The University of Maryland Data Breach: Insights and Questions

Wow, that brings back memories!

Wow, that brings back memories!

Gabriel J. Michael / gmichael at gwu dot edu

Yesterday evening, the University of Maryland announced that it had suffered a data breach exposing personally identifiable information of approximately 309,079 individuals, including current and former students, current and former faculty and staff, administration, and affiliated personnel.

Specifically, the University is reporting that attackers were able to copy a database containing the full names, Social Security Numbers (SSNs), birth dates, and University ID numbers (UIDs) of everyone issued a university ID since 1998.

The University’s response so far has been reasonable. The breach is thought to have occurred early Tuesday morning, and the University began notifying the public Wednesday evening, less than 48 hours later. Outside investigators are being brought in to examine what exactly happened.

However, there remain several serious issues that must be addressed by the University within the coming days and weeks to ensure an adequate and appropriate response to this incident. As an alumnus with some knowledge of the University’s security practices in the past, here are my thoughts.

The University Must Immediately Address Related Security Issues

I attended the University of Maryland, College Park, between 2003 and 2007. This morning, I logged into the Testudo registrar system using my Student ID number (SID) and PIN. As the Testudo website helpfully notes, your “Student ID, in most cases, will be your Social Security Number” and “Your PIN is originally set to your six (6) digit birth date (e.g. mmddyy or 012585).

In my case, both these statements were accurate, and I was able to log in and access the transcript request service using my SSN and birth date. I suspect this is the case for large numbers of alumni, if not current students. I vaguely remember changing this PIN while I attended the University, but even if I wanted to now, there is no obvious way to do so.

This means that the attackers (or more likely, anyone they have sold the data to) can currently request academic transcripts for any current or former student. Apart from the actual breach itself, this is almost certainly a separate FERPA violation. Unscrupulous individuals could use these transcripts in a variety of interesting ways.

If it has not already done so, the University should immediately begin monitoring the transcript request service and other related services that rely on the SID/PIN combination to prevent fraudulent access, and perhaps impose additional informational requirements before granting access to these services.
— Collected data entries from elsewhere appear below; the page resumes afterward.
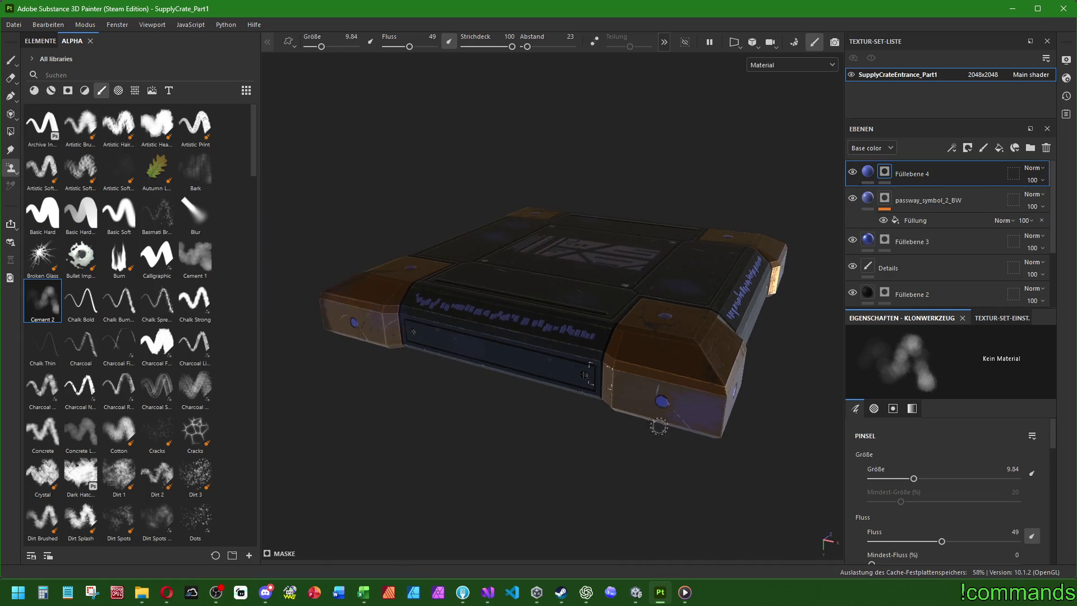
Close the current project from the File menu.
click(13, 24)
key(Escape)
click(14, 24)
click(25, 115)
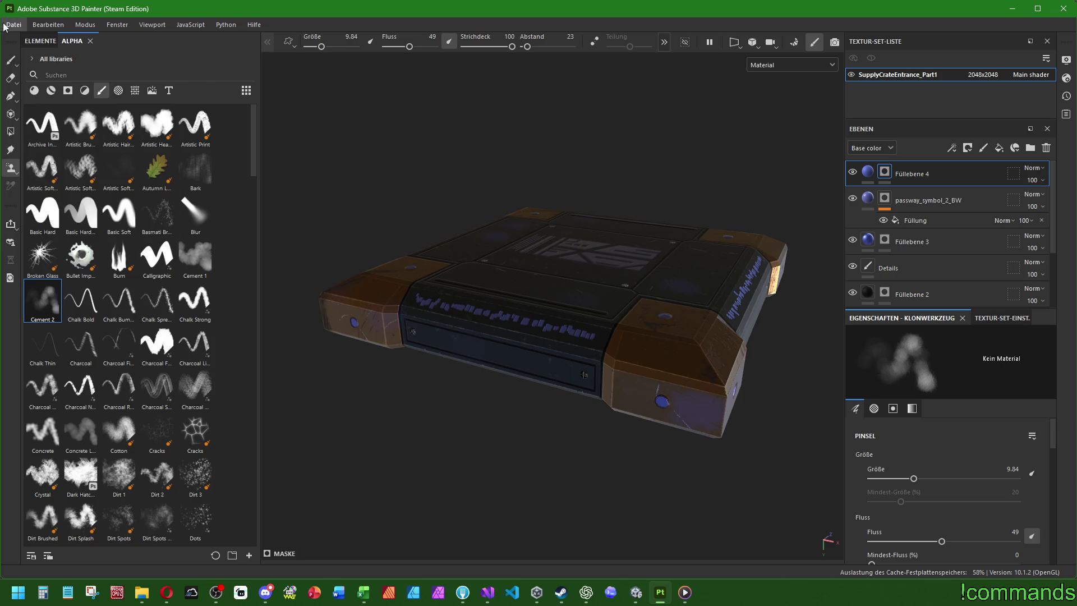
click(10, 26)
click(26, 51)
click(393, 233)
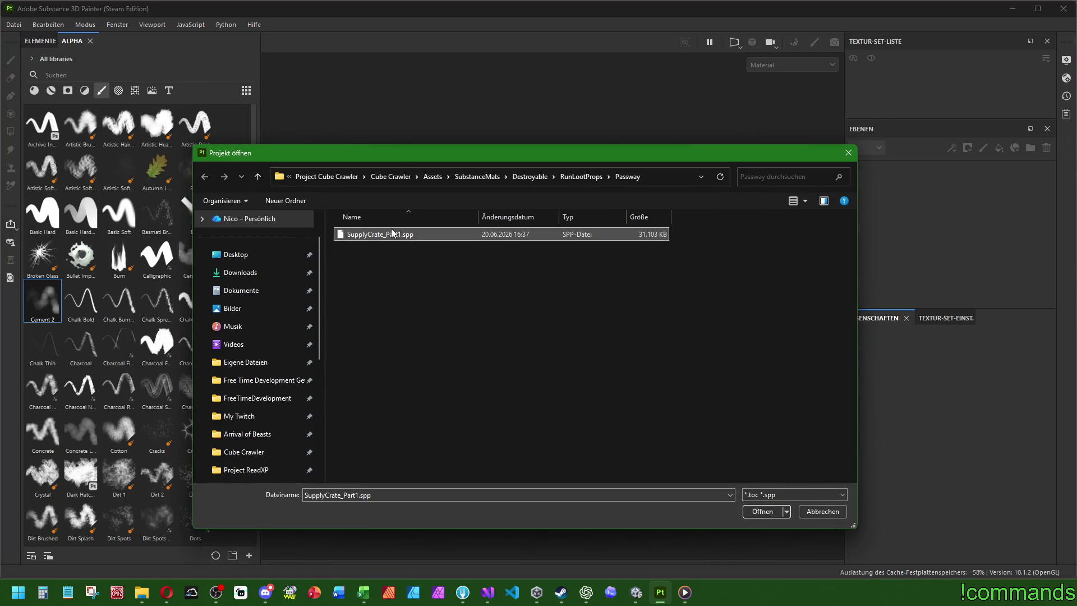
double_click(386, 238)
The University should also advise affected individuals how they may change their PIN.

One Year of Free Credit Monitoring is Inadequate

As part of its response, the University has committed to providing “one year of free credit monitoring” through an as-yet unspecified company to those affected. While better than nothing, this is inadequate. Unlike data breaches involving credit or debit card numbers, which can be reissued, this breach released SSNs which are extremely difficult to change.

I was affected by the recent Target data breach, which exposed my credit card number to the attackers. However, my credit card company is issuing a new card with a new number, making the old card information useless. In contrast, the information obtained from the UMD data breach will remain valuable for decades to come. In fact, it will become even more valuable in a year when the free credit monitoring has expired.

The University Must Disclose the Technical Details of What Happened

So far, we know virtually nothing about the technical details of the attack. Given that the attack is still under investigation, this is understandable. However, when the investigation is complete, or at least when enough detail has been uncovered, the University must disclose the technical details of what exactly happened. There are several reasons why such disclosure is important.

First, it provides a valuable public service. If other organizations rely on similar security measures or software packages, they should have the opportunity to address the security flaws that affected the University. By not releasing details of the attack, the University would be ensuring that such attacks could be repeated in the future against other organizations.

Second, it allows us to verify University statements. The University is currently describing this incident as “sophisticated computer security attack.” The Diamondback is calling it a “massive cyberattack.” The University’s Chief Information Officer is saying ‘The hacker or hackers must have had a “very significant understanding” of how the school’s data are designed and protected… in contrast with typical attacks,’ claiming “These people picked through several locks to get to this data.”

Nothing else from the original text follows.